The support acts for the first show were My Latest Novel, Teenage Fanclub and Idlewild, all of whom were utterly forgettable. I learned my lesson for the second show and turned up during the last half of the support act’s final song. (The Futureheads, apparently. What little I heard sounded suitably generic.)

Dinosaur Jr - KOKO: Older, fatter, more grey hair, but they still sounded great. This was part of the Don’t Look Back series, where a band plays all the way through one of their best known albums. (With luck, I’ll be going to a lot of the other shows during the season.) They played You’re Living All Over Me, and including encores managed to fit in a fair bit of Bug too. It was apparently the last night of their reunion tour and they seemed pretty enthusiastic.
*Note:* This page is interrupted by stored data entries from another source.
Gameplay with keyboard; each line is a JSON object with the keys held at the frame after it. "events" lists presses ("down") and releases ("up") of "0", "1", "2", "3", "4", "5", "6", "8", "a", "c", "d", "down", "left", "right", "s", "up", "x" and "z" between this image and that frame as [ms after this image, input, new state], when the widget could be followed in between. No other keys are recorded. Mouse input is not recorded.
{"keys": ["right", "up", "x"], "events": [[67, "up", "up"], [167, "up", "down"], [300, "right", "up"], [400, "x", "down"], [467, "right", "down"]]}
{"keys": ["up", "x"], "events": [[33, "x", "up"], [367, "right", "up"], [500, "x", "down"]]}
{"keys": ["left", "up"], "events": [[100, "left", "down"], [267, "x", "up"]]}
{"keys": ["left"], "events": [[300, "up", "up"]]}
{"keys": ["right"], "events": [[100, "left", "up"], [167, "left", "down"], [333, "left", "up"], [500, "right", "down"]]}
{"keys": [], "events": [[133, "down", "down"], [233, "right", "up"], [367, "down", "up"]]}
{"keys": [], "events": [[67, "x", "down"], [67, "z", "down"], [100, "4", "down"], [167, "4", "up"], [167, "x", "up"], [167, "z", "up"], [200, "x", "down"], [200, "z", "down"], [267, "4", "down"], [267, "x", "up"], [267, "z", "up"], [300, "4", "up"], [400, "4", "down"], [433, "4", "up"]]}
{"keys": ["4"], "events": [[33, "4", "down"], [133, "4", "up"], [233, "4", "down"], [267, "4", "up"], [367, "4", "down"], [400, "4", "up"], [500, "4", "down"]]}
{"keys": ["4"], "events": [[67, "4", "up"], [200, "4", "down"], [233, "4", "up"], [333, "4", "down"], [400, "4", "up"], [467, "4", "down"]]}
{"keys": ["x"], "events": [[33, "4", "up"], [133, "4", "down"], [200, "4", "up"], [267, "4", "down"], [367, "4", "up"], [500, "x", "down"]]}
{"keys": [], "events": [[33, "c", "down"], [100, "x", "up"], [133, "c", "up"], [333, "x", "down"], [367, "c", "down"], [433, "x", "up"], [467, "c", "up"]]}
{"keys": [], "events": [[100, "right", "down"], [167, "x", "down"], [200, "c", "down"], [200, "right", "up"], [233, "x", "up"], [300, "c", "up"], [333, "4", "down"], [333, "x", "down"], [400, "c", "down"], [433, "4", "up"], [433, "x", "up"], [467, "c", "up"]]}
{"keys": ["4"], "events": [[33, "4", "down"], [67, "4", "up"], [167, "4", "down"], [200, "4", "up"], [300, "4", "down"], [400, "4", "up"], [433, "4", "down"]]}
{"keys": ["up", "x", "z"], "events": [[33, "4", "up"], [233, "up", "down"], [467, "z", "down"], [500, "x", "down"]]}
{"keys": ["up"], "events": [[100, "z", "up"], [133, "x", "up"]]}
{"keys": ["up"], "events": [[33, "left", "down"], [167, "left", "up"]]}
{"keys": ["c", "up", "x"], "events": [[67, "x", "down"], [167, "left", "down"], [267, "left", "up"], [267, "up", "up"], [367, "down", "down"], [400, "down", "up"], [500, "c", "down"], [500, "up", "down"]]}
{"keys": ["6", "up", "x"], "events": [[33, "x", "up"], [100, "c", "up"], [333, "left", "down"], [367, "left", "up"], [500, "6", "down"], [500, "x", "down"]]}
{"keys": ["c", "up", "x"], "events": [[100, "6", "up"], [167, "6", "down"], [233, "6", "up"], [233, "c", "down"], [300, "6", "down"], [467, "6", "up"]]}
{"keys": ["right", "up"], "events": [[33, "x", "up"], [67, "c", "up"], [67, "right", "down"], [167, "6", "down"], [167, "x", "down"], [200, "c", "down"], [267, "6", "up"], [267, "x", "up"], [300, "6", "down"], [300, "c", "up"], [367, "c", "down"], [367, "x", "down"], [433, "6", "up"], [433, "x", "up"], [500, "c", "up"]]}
It was also one of the loudest shows I’ve ever been to. I could hardly hear the next day.

The crowd was a weird mix, which was probably something to do with the venue. It seems to be one of those places where people go to be seen, so there was an enthusiastic crowd at the front (as my bruised kidneys will attest after a night spent clutching the barrier at the front,) but the rest of the place was filled with people who seemed to have never heard of the band.

I’m not even going to bother trying to look up who the support act was. It was a solo show by some crusty space-hippy guy playing irritating King Crimson droney guitar-wank. He certainly kept the venue’s bar busy while he played.